- **What you have to do**
Each record below is to be copied exactly; the pictures are to be omitted.

- **Given records**

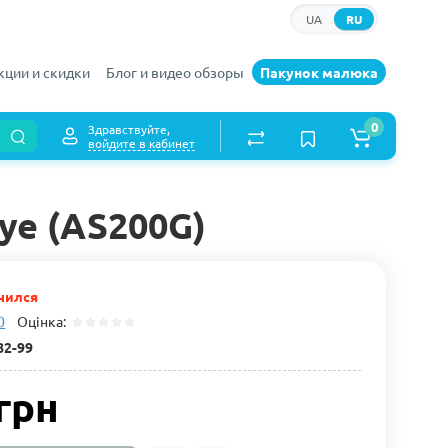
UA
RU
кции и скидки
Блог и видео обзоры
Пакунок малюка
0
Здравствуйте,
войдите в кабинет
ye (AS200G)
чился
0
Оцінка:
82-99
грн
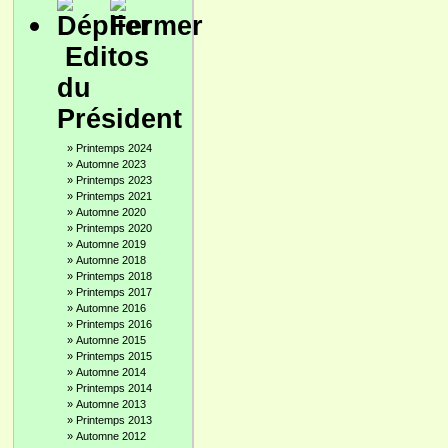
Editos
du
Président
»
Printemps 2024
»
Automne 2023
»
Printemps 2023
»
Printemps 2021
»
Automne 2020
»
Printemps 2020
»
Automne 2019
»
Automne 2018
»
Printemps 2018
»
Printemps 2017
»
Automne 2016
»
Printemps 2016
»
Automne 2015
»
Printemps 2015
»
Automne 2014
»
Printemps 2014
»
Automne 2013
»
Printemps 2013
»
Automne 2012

- **Task response**
UA
RU
кции и скидки
Блог и видео обзоры
Пакунок малюка
0
Здравствуйте,
войдите в кабинет
ye (AS200G)
чился
0
Оцінка:
82-99
грн
Editos
du
Président
»
Printemps 2024
»
Automne 2023
»
Printemps 2023
»
Printemps 2021
»
Automne 2020
»
Printemps 2020
»
Automne 2019
»
Automne 2018
»
Printemps 2018
»
Printemps 2017
»
Automne 2016
»
Printemps 2016
»
Automne 2015
»
Printemps 2015
»
Automne 2014
»
Printemps 2014
»
Automne 2013
»
Printemps 2013
»
Automne 2012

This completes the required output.